Gather all lines in the entries that include the word "像素数据".

Design files in plain text:
Segment Open
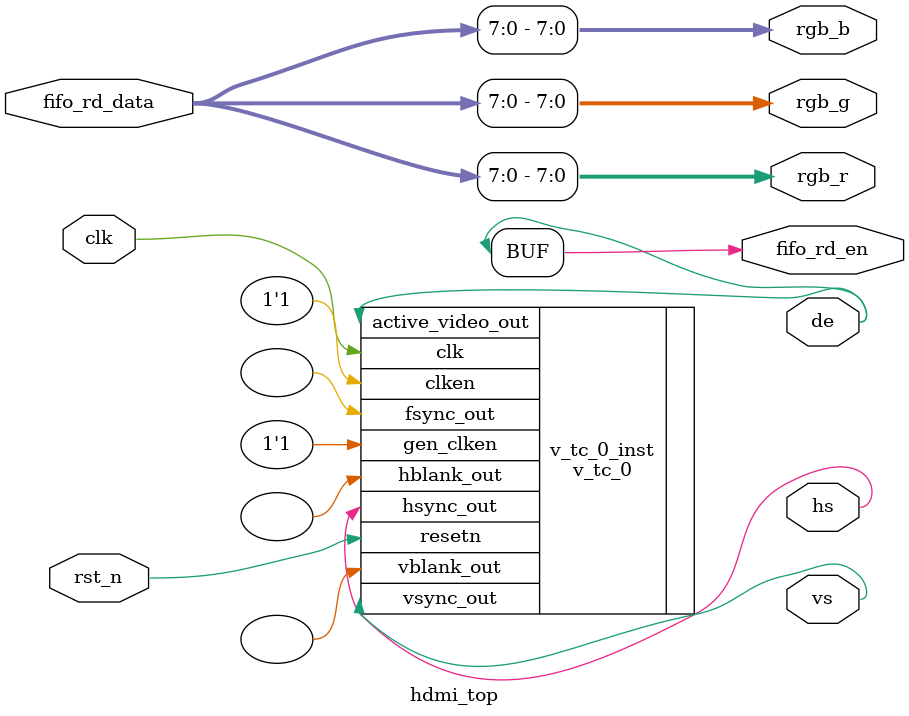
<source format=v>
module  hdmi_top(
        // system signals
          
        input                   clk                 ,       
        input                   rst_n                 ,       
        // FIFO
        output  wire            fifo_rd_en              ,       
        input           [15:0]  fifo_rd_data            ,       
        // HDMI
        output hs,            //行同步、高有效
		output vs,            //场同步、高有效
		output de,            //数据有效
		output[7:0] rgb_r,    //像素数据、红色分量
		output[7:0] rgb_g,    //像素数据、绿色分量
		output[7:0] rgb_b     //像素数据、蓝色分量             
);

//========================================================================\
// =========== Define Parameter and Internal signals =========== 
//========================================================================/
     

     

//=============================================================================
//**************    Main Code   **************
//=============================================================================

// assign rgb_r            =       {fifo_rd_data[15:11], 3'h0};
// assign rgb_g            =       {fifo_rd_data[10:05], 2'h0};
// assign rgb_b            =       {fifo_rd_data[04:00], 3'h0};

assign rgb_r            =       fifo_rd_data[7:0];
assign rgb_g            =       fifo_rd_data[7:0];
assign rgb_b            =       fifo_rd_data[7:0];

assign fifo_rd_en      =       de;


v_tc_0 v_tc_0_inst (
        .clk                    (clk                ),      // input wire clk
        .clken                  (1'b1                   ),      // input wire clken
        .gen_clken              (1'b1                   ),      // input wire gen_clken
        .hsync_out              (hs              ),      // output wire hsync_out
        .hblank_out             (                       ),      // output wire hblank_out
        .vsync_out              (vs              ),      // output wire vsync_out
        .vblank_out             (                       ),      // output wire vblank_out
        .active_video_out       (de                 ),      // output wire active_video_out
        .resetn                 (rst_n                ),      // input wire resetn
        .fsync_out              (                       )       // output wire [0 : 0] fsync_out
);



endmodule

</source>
Segment Closed
Answer for this exercise:
		output[7:0] rgb_r,    //像素数据、红色分量
		output[7:0] rgb_g,    //像素数据、绿色分量
		output[7:0] rgb_b     //像素数据、蓝色分量             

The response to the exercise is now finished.